$$\sqrt{k-\sqrt{k+x}}-x = 0$$
Solve for $k$ in terms of $x$
I got all the way to $$x^{4}-2kx^{2}-x+k^{2}-x^{2}$$ but could not factor afterwards. My teacher mentioned that there was grouping involved
Thanks Guys!
Edit 1 : The exact problem was solve for $x$ given that $$\sqrt{4-\sqrt{4+x}}-x = 0$$ with a hint of substitute 4 with k
On
(Too long for a comment.)
As @Leucippus has shown, the solutions are
$$k \quad=\quad x^2 + x + 1 \qquad\text{or}\qquad x^2 - x$$
Thus, $$k + x \quad=\quad (x+1)^2 \qquad\text{or}\qquad x^2$$ so that $$\sqrt{k+x} \quad=\quad |x+1| \qquad\text{or}\qquad |x|$$ Further, $$k - \sqrt{k+x} \quad=\quad x^2+x+1 - |x+1| \qquad\text{or}\qquad x^2-x-|x|$$ For us to get the perfect squares that we know we'll need, we require, in the first case, that $|x+1| = x+1$ (that is, $x \geq -1$); in the second case, $|x| = -x$ (that is, $x\leq 0$).
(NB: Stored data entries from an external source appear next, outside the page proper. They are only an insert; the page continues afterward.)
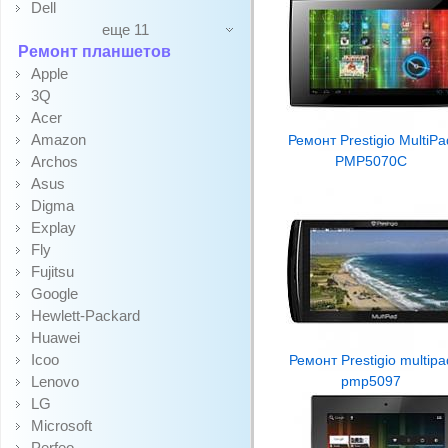
Dell
еще 11
Ремонт планшетов
Apple
3Q
Acer
Amazon
Ремонт Prestigio MultiPa
Archos
PMP5070C
Asus
Digma
Explay
Fly
Fujitsu
Google
Hewlett-Packard
Huawei
Icoo
Ремонт Prestigio multipa
Lenovo
pmp5097
LG
Microsoft
Perfeo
These cause the above expressions to reduce to $x^2$. From there ... $$\sqrt{k- \sqrt{k+x}}-x = \sqrt{x^2} - x = |x| - x$$ For this to vanish, we must have $x \geq 0$. So, the previous restrictions were not enough; rather, we have $$k = \begin{cases} x^2 + x + 1 &, \text{for}\;x \geq 0 \\ x^2 - x &, \text{for}\; x = 0\end{cases}$$
Incidentally, the solutions tell us that we could have factored the expanded polynomial equation as $$k^2 - 2 k x^2 + x^4 - k - x = 0 \qquad\to\qquad( k - x^2 - x - 1 )( k - x^2 + x ) = 0$$ I'm not seeing an "obvious" grouping that would've led me there. I believe I would've jumped right to the Quadratic Formula and allowed myself to be pleasantly surprised that the square root went away.
On
In this kind of problem, you have to be very careful about the domain of definition. Squaring the equation an find an equivalent polynomial equations is not enough, you need to verify if the solutions found are effective solutions of the original equation.
First two remarks :
In particular: with $x\ge 0$ and $k\ge 0$
The equation squared twice becomes $(x^2-k)^2=x+k$
$\iff k^2-k(2x^2+1)+(x^4-x)=0$
with $\Delta=(2x^2+1)^2-4(x^4-x)=(2x+1)^2$
So $k=\frac 12(2x^2+1\pm(2x+1))=x(x-1)$ or $(x^2+x+1)$
Let's no substitute back in the original problem to eliminate superfluous solutions.
$\sqrt{k-\sqrt{k+x}}=\sqrt{x^2-x-\sqrt{x^2}}=\sqrt{x^2-x-x}=\sqrt{x^2-2x}$
This can be equal to $x$ if and only if $x=0\qquad$ [$x^2-2x=x^2\iff x=0$]
$\sqrt{k-\sqrt{k+x}}=\sqrt{x^2+x+1-\sqrt{(x+1)^2}}=\sqrt{x^2+x+1-(x+1)}=\sqrt{x^2}=x$
So the equation is always verified
Finally the solutions are $(0,0)$ and $(x\ge 0,k=x^2+x+1)$
On
Let $\sqrt{k+x}=y$, where $y\geq0$.
Thus, $\sqrt{k-y}=x$, where $x\geq0$ and we got the following system. $$k+x=y^2$$ and $$k-y=x^2,$$ which gives $$x+y=y^2-x^2$$ or $$(x+y)(1+x-y)=0.$$ If $x+y=0$, then $x=y=k=0$ otherwise, $y=1+x$ and $k=x^2+x+1$.
Id est, we got the following answer.
If $x<0$ then our equation has no roots;
If $x=0$ then $\{0,1\}$;
If $x>0$ then $\{x^2+x+1\}$.
As discovered $\sqrt{k - \sqrt{k+x}} = x$ leads to the equation $k^2 - (2 \, x^2 + 1) \, k + (x^4 - x) = 0$. Now, \begin{align} k &= \frac{1}{2} \, \left[(2 \, x^2 + 1) \pm \sqrt{ (2 \, x^2 + 1)^2 - 4 \, (x^4 - x) } \right] \\ &= \frac{1}{2} \, [(2 \, x^2 + 1) \pm (2 x + 1)] \\ &= \begin{cases}{ x^2 + x + 1 = \frac{1 - x^3}{1-x} \\ x(x-1) } \end{cases} \end{align}